The Baldwin County legislative delegation may move forward with plans to use its power to deannex a sliver of property at the Spanish Fort Town Center from Daphne into Spanish Fort’s corporate limits, but the Daphne City Council took no action to oppose the bill.
The legislation, Alabama HB 516, would deannex 4.19 acres located north of Interstate 10 at the Spanish Fort Town Center development, but within the corporate limits of Daphne. The bill would move the parcel from Daphne’s corporate limits, into the city of Spanish Fort.
On Monday, the City Council had the opportunity to vote on a resolution opposing the deannexation, but it failed for lack of a motion. Last year in June, the City Council declined to vote on a resolution to give its support to a similar bill. At the time, Daphne councilors said they needed more time to make an informed decision about the deannexation, which they claimed was put before them at the last minute.
Spanish Fort City Attorney David Conner said during the mapping and planning phase of the property’s development, the Alabama Department of Transportation needed additional right-of-way space at the I-10 interchange, and the 4.19 acres was quit claimed by ALDOT to Spanish Fort Town Center developer Cypress Equities. He said the move caused a mixup with Spanish Fort’s mapping, and the bill would help the city correct the error.
“We missed it, they missed it,” Conner said. “That’s as honest as I can be about what happened. We are not trying to hide anything, there is nothing going on behind the scenes. That’s the facts.”

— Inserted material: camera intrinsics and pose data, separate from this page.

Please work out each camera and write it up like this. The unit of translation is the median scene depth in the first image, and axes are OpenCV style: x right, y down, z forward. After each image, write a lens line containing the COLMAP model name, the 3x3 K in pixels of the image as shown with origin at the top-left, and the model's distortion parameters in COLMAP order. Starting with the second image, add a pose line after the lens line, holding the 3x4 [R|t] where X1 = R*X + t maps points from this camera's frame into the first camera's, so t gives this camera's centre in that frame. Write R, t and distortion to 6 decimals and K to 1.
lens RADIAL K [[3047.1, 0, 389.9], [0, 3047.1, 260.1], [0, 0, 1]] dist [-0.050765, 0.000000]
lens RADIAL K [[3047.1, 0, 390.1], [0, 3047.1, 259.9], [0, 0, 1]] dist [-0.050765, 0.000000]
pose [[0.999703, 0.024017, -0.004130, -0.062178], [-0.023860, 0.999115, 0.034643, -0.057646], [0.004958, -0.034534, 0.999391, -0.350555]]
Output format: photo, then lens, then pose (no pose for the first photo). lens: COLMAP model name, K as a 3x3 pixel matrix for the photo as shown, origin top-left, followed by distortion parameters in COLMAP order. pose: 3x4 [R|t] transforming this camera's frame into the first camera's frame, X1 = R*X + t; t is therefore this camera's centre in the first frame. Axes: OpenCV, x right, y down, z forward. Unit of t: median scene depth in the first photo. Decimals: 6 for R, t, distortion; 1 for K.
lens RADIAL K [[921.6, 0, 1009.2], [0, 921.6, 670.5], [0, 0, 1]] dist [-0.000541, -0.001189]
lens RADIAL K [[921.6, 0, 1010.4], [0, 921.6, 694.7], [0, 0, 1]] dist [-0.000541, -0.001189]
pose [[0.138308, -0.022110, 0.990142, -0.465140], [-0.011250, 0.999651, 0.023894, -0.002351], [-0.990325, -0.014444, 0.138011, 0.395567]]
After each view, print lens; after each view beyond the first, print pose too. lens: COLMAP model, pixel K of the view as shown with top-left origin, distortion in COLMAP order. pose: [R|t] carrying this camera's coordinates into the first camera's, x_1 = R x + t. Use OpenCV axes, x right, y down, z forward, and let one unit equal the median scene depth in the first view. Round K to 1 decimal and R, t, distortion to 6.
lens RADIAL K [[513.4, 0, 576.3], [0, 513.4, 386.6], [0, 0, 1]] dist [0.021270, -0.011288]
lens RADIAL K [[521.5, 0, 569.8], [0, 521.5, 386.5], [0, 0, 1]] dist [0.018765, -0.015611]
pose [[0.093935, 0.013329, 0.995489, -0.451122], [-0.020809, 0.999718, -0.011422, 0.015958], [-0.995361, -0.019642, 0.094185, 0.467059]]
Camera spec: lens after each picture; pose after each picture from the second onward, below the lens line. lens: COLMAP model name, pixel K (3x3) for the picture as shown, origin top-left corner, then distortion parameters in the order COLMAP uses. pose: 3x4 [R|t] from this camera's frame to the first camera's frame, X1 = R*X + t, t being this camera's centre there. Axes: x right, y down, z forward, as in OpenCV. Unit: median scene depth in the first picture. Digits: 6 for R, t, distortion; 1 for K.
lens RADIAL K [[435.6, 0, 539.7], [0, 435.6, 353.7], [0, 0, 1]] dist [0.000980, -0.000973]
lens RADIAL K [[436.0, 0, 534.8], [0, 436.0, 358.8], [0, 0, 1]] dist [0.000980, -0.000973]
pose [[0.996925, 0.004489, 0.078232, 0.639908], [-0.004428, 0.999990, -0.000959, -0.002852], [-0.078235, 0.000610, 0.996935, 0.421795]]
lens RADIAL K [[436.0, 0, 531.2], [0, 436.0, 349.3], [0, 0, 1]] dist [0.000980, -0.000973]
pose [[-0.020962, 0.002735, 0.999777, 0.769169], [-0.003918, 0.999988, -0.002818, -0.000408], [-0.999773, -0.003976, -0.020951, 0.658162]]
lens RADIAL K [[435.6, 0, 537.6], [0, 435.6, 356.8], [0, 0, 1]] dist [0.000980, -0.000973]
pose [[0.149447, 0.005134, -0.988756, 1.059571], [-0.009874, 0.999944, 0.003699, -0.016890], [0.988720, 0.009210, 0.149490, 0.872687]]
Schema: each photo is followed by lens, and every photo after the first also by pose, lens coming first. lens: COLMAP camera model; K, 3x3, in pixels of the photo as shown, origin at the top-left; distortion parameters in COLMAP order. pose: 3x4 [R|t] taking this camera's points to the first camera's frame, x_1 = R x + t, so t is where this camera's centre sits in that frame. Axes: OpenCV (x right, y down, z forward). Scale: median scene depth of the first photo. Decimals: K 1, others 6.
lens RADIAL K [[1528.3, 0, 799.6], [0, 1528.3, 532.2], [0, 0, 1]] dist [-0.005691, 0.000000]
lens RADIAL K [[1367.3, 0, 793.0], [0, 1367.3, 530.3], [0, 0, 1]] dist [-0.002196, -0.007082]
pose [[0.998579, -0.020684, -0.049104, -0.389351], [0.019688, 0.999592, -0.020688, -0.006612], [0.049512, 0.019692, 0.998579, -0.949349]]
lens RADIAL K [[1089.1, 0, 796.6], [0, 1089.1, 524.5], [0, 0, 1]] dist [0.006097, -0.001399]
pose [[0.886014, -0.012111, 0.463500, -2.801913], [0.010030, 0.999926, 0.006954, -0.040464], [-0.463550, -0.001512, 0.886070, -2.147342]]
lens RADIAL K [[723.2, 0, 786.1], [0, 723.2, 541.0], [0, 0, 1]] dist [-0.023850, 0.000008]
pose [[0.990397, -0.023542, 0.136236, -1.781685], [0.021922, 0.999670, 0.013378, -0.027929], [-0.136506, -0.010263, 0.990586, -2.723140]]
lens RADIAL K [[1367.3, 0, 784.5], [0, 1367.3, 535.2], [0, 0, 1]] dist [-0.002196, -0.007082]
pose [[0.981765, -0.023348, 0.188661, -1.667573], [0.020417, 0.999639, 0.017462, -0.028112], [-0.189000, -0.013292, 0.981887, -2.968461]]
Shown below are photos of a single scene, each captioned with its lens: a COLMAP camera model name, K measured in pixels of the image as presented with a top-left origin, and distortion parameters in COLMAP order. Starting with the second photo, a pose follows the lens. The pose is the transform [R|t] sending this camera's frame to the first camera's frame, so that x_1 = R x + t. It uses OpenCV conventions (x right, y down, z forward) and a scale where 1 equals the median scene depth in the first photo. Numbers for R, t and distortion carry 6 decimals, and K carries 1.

Spanish Fort officials took issue with a Facebook post from Daphne City Councilman John Lake to the Baldwin County Citizens for Government Accountability page. On April 14, Lake called for Eastern Shore residents to “adamantly oppose” the deannexation, calling it a legislative overreach and declaring that officials involved are “morally bankrupt.”
“I am disgusted by the secret and actions that have been done to create this act and ADAMANTLY OPPOSED it,” Lake wrote. “This is another example of legislative overreach and back room deals by morally bankrupt officials. Please understand what makes me maddest is if you have to keep it secret from even other elected officials or from the community something must be smelly. I have many suspicions about this issue and all of them are foul.”
Conner, during time set aside for public participation, said there was nothing “morally corrupt” or sinister about the request, it was simply a move to correct a mistake.
“I had a lot of things I wanted to say when I came here tonight, and sometimes the lord works in mysterious ways and helps us decide not to say them,” Conner said. “This is an issue that needs to be resolved. I believe it was the developer’s intent for this property be in Spanish Fort, and I believe it was the city of Daphne’s intent as well. Y’all have the opportunity to help us fix a problem. There is nothing sinister or morally corrupt about this and we are not trying to do anything other than fix this problem.”
Lake said he wrote the Facebook page soon after he discovered the issue was coming up again. He decried a lack of communication between Spanish Fort and Daphne, and said he believes the citizens of Daphne, as well as shop owners who may want to stay in the city of Daphne, should have the opportunity to stay there.
“I made a post on Facebook and made my feelings known, and I did show some frustration,” Lake said. “I know I said some things on there, but I was frustrated that we had to find out about it from a third party. I hope in the future we can improve communication so this doesn’t keep happening.”
A portion of the parcel Spanish Fort is seeking to annex is inside the La-Z-Boy store at the Spanish Fort Town Center. It also includes a sliver of the Kangarooz Family Fun Center building and a parcel of land eyed for future development.
The La-Z-Boy Furniture Gallery store is the center of ongoing litigation after store owner David Marks filed a complaint against the city of Spanish Fort in Baldwin County in June 2015, claiming the city violated the state’s open meetings laws by not timely making available copies of public records related to the zoning of his store that he requested of the city. Through Conner, the city denied “each and every material allegation contained therein.”
In 2012, Marks petitioned the Spanish Fort City Council to allow his property to be deannexed from the city’s corporate limits, but the request was denied.